_YOUR INSTRUCTIONS_
Update the part of the article on the Children's Theatre burglary starting at "In a brief interview" and ending at "on the burglary.", and give it again with "bracelet" replaced by "necklace".

_ARTICLE_
§

Admitted burglar Abraham Esquivias Torres says two young men with punk-style hairdos and dressed like skaters and a young woman with multi-colored hair — apparently familiar with the inside of Palo Alto Children's Theatre — initiated the fateful theater burglary at about 1 a.m. Monday, June 18, the Weekly has learned.
Torres, 21, of East Palo Alto, admitted participating in the burglary during a March 18 interview with the Palo Alto police at the San Mateo County Jail, where he was being held on other charges.
While investigating the burglary, police became suspicious about the theater's finances and launched a probe that motivated City Manager Frank Benest to place four of the theater's six employees on administrative leave Jan. 24.
On Monday (April 28), Torres appeared at the North County Courthouse in Palo Alto where he pleaded "no contest" to felony burglary in a plea-bargain exchange for an anticipated six-month jail sentence for the Children's Theatre burglary, according to District Attorney's Office spokeswoman Amy Cornell. His sentencing is scheduled for June 19, she said.
In a brief interview with the Weekly outside the courtroom, Torres said two men and a woman were involved. He said he used methamphetamine and marijuana last summer but is now trying to change his life.
Torres wore all-white pants, white shoes and a t-shirt that portrayed Jesus. He crossed himself repeatedly while waiting to be called and kissed a bracelet with religious icons.
The Weekly also has obtained a copy of the police report on the March 18 jail interview with Torres, a rich source of additional details on the burglary.
Torres was formerly affiliated with the Norteno gang, according to the police report.
Torres told officers that he and his friend Sergio, also known as "Savage," were smoking marijuana in Rinconada Park around 1 a.m. June 18 when two males approached them and asked if they could buy some pot.
Torres said one man was 24 or 25 years old, white, about 5 feet 10 inches tall with red or blond spiky hair. The other man was shorter than 5 feet 5 inches tall, skinny and had dark hair "short on top and shaved bald on the sides," Det. Aaron Sunseri wrote in the police report.
Both men dressed like "skaters" and one wore Nike gloves, Torres told officers.
The woman, who joined the men in the park later, bringing methamphetamine, had hair dyed many colors with streaks, the report states.
After sharing the pot and the meth, one of the men suggested going to the Children's Theatre, near the park, to "find something to steal" because it was often easy to get into. Torres said he and Sergio rode their bikes to the theater while the others drove a car there.
Torres told police they found a rear door propped open with a garbage can and lights on in the theater. The woman remained outside the theater "as a lookout," while the four men went in.

§

_DATASET_
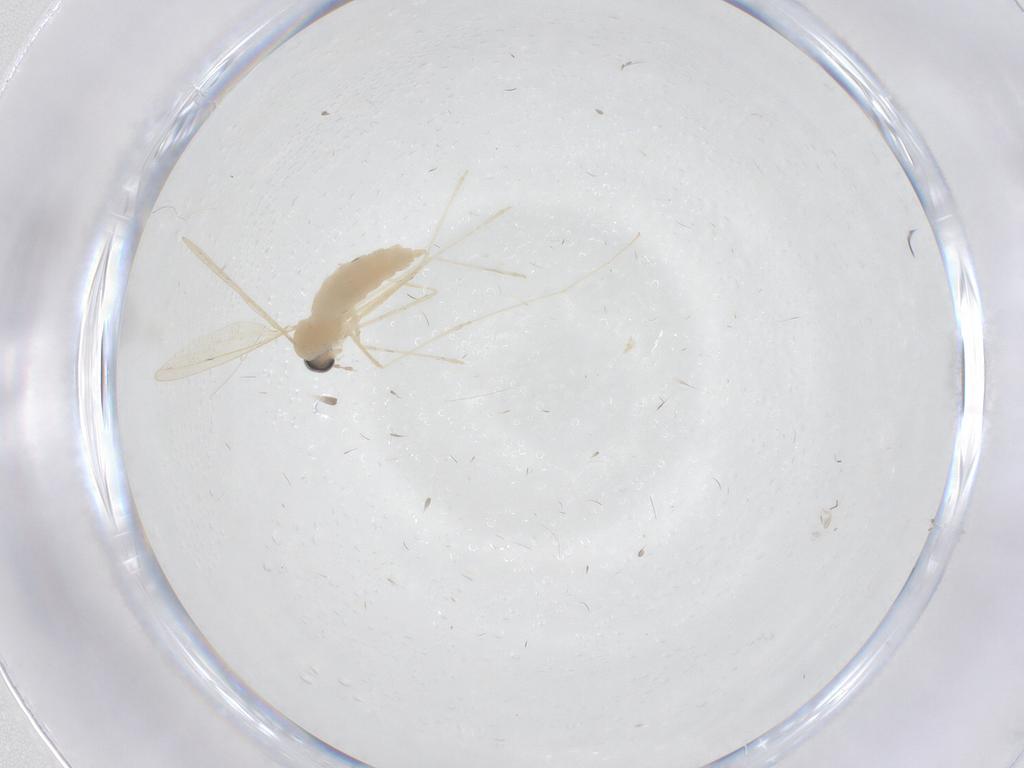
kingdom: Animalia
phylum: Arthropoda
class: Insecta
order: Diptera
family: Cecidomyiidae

§

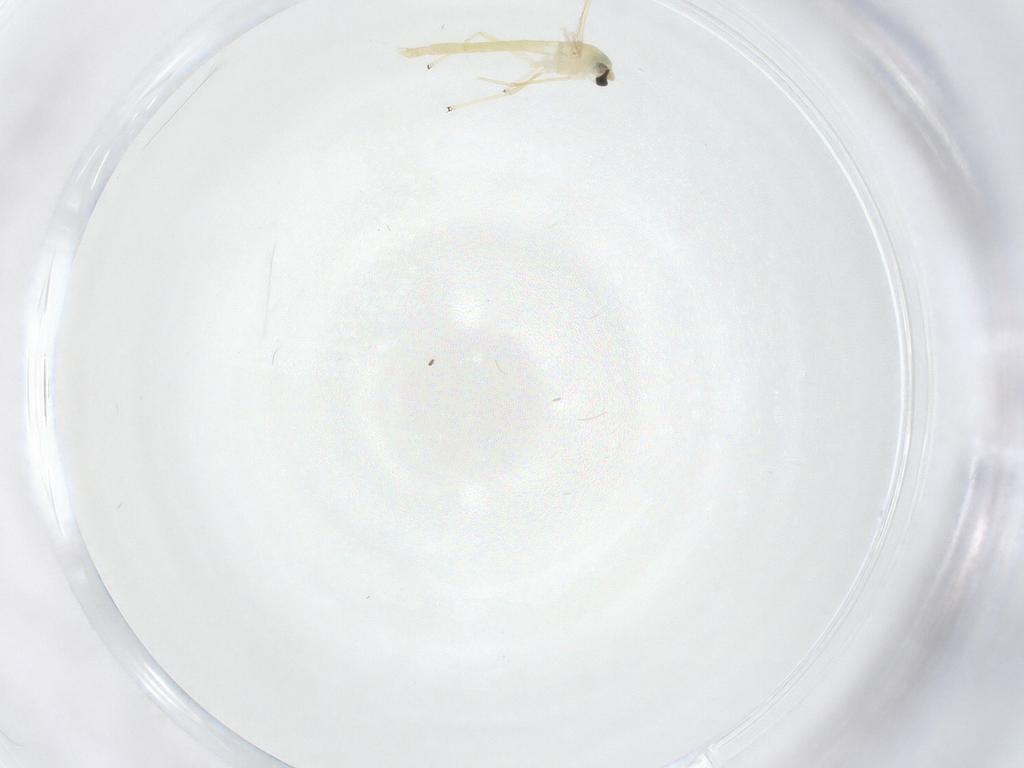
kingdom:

§

_THE OUTPUT_
In a brief interview with the Weekly outside the courtroom, Torres said two men and a woman were involved. He said he used methamphetamine and marijuana last summer but is now trying to change his life.
Torres wore all-white pants, white shoes and a t-shirt that portrayed Jesus. He crossed himself repeatedly while waiting to be called and kissed a necklace with religious icons.
The Weekly also has obtained a copy of the police report on the March 18 jail interview with Torres, a rich source of additional details on the burglary.